Four Ways to Incorporate Technology into Common Core Standards

By The Room 241 Team May 14, 2013

For countless educators and school districts, incorporating the technology utilized in the classroom into the Common Core State Standards is proving to be a challenging task. New technologies continue to play an ever-broadening role in enhancing reading, writing, listening, speaking and language use among students and, as technology changes, students must be capable of adapting quickly in response.

Integrating technology is a key aspect of a standards-based curriculum.

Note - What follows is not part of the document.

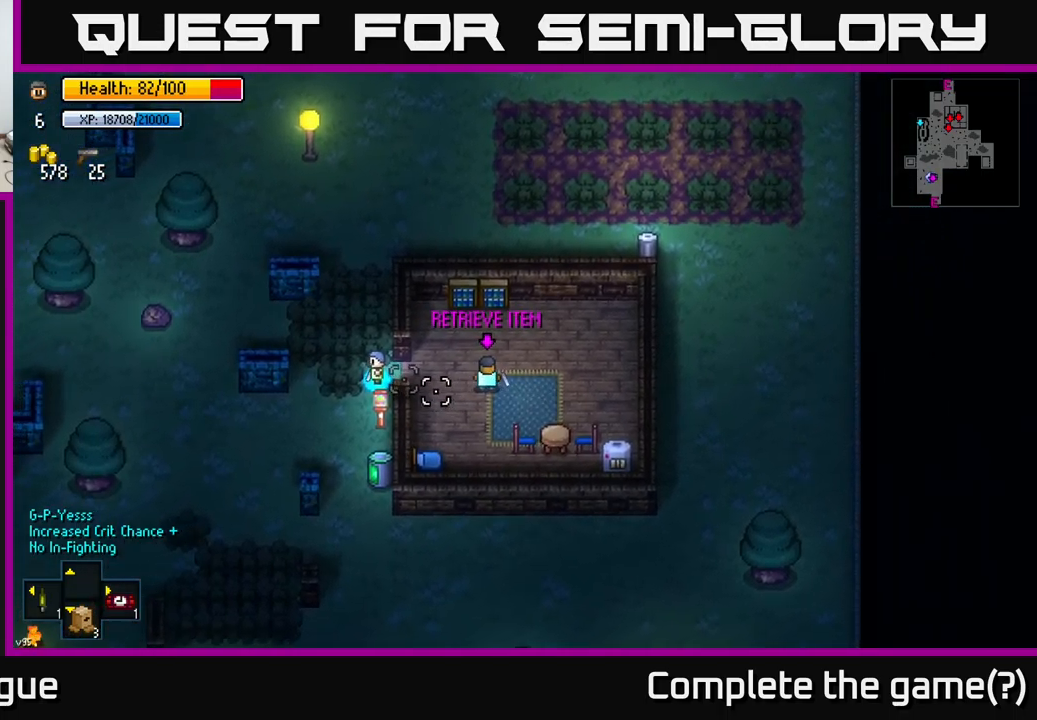
{"buttons": [], "left_stick": "center", "right_stick": "right", "events": []}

The following explores the best ways teachers can integrate technology tools and resources into their learning plans and leverage these technologies to best benefit their students.

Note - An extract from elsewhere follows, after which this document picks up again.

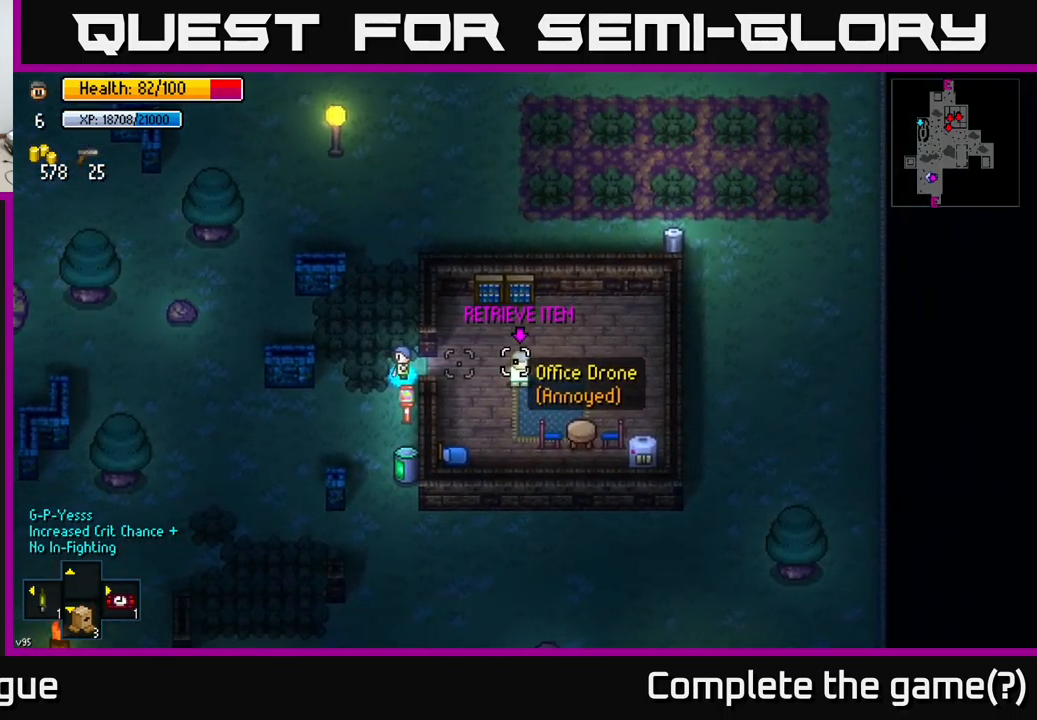
{"buttons": [], "left_stick": "center", "right_stick": "right", "events": []}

Defining Common Core Standards

According to the Common Core State Standards Initiative’s mission statement, Common Core standards “provide a consistent, clear understanding of what students are expected to learn, so teachers and parents know what they need to do to help them.” These standards address common core subjects and valuable skills students need to succeed, starting with conceptual understandings and procedures in the early grades. A majority of states, four territories and the District of Columbia have adopted these standards.

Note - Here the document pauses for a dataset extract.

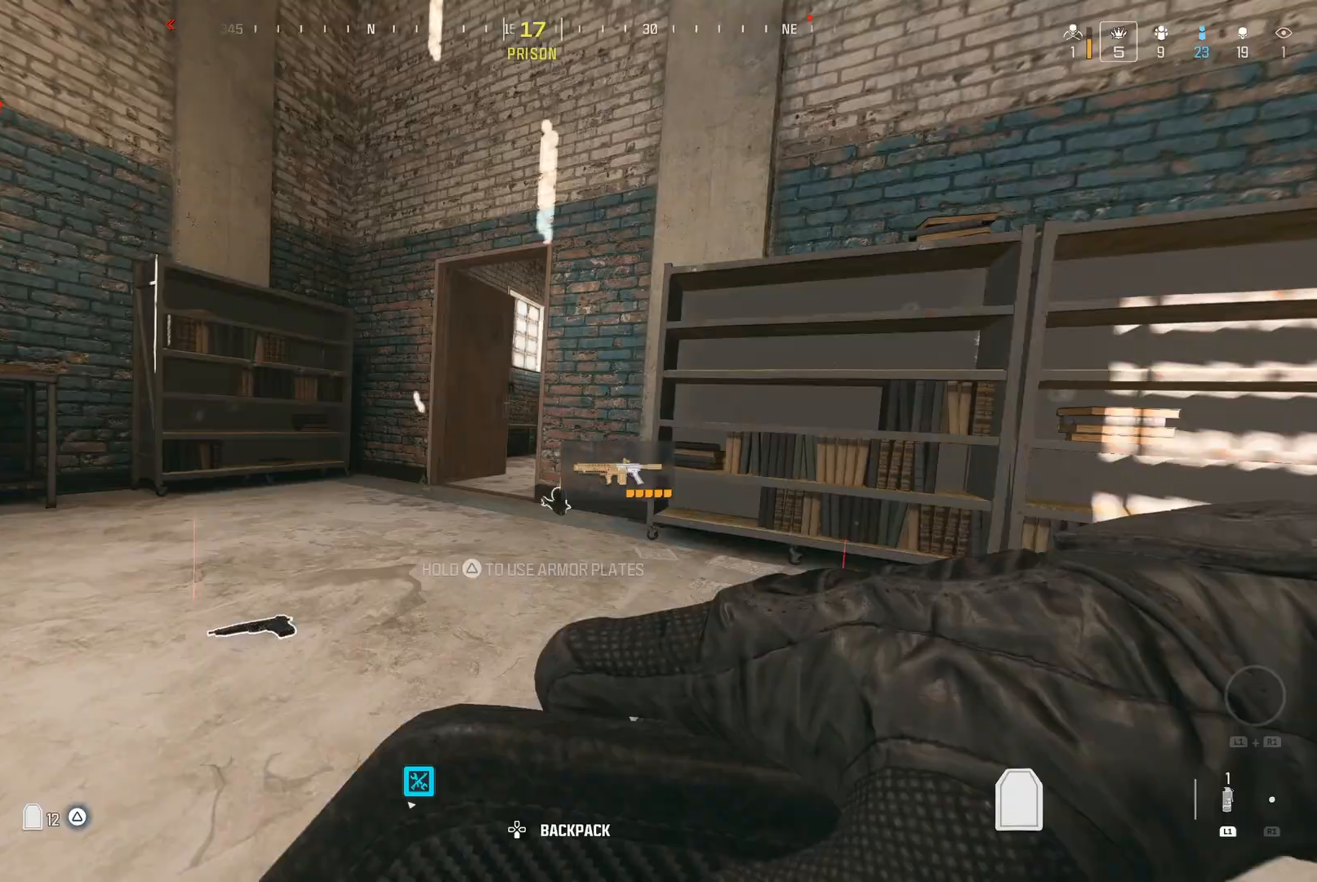
Gameplay with a controller (Nintendo layout); each line is a JSON object with the inputs held at the frame after it (dt_ms = milliseconds from this image to that frame). "events" lists button and stick changes between this image and that frame as [ms after this image, input, new state], when the widget could be followed in between. Not read: L3 R3.
{"dt_ms": 500, "buttons": [], "left_stick": "center", "right_stick": "right", "events": [[33, "A", "up"], [83, "right_stick", "center"], [417, "right_stick", "right"]]}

The end goal of Common Core standards is to prepare students not just for college and a future career, but also for life in an increasingly technological society. Thanks to the proliferation of the iPad and other influential mobile devices, students must be prepared to interact with the world at large and take advantage of the technological opportunities presented by these very devices. The integration of technology into the Common Core standards also allows teachers to reorient their educational processes toward genuine learning, as opposed to rote memorization.

Incorporating technology into Common Core Standards

The following details methods in which teachers can successfully incorporate technology into Common Core standards:

Encourage the use of digital tools to produce and publish writing to a global audience.

A growing number of school districts are issuing laptops and touch-screen tablets in lieu of schoolbooks and other traditional educational media. Education technology will allow students to remain connected and develop skills that will prove useful as they progress through their education and toward their careers.

Promote the use of the Internet and other technologies to interact and collaborate with others.

Engaging in collaboration with other peers in a supervised manner helps students gain a command of sharing ideas and cooperating with others.

Encourage the strategic use of digital media in presentations.

Print, video, digital text and other multimedia are becoming extremely popular in the educational environment. For example, a student can use an infographic or a video to convey complex topics and ideas.

Allow students to integrate multiple sources of information presented in diverse media and formats.

Teachers can also leverage current technologies in creating lesson plans and other education material. Lesson planning apps like LearnBoost can help educators create successful lesson plans, align those plans to standards and add rich media with relative ease.

Technology driven by learning

The integration of technology into lessons lets teachers encourage students to become more involved in their studies through technological relevance. Students are able to master core concepts and procedures within a comfortable time frame and a sturdy foundation of knowledge while preparing to succeed in college and the modern workplace environment.

Nevertheless, educators should be careful not to let the technology dictate learning; instead, the learning process should be what drives technology. Technology should be considered a powerful aid when it comes to Common Core standards, but it should not be the end-all be-all to the education experience.